Advantages and Disadvantages of Earning Per Share
Earnings Per Share is the company earnings that contribute to each individual share, it arrives from the total income and is divided by the number of shares outstanding. Earnings per share only calculate over the commons share, we exclude the preferred share and other types of share.
It is one of the financial tools that show the return that shareholders receive from investing in the company. The investors pay high attention over this ratio as it tells the number of return that they will get. Even the company has huge profits, but it does not mean that the individual shareholder receives a good return.
Earning Per Share Formula
\[EPS = {Total\ Earnings \over Number\ of\ Outstanding\ Shares}\] |
Advantages of Earning per Share
- Reflect with Share price: the earning per share is one of the factors which has a significant impact on the share price. A company with high EPS will have a higher share price.
- Real profit for investors: EPS reflects a return to shareholders. This tool accurately determines the amount of return that shareholders receive from their investment in addtion to capital gain.
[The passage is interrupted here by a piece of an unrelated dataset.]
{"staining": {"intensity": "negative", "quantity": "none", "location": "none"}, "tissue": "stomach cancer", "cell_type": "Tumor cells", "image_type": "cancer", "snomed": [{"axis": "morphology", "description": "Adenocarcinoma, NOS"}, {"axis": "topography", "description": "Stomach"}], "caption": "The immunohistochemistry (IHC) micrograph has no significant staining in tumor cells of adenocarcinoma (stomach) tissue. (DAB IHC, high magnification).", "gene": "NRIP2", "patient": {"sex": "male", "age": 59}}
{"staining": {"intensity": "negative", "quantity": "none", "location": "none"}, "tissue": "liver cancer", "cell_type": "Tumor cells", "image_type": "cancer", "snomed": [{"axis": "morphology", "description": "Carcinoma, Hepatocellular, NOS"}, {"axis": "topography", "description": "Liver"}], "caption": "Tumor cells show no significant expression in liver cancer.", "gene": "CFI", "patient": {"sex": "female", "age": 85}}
- Easy to calculate: The calculation of EPS is simple and straightforward, we simply take the total profit and divide it by the number of outstanding shares. Both figures can be found in the financial statement.
- Measure company performance: it is one of the tools to measure company performance. The higher the ratio, the better company is performing.
Disadvantages of Earning per Share
- Easy manipulate: Management can manipulate the earning by using different accounting treatments and policies.
- Not taking into account the share price: When we evaluate the company’s performance by using EPS, we completely ignore the share price.
- Negative EPS: When the company is making a loss, there will be a negative EPS. It is very hard to measure the company with negative EPS.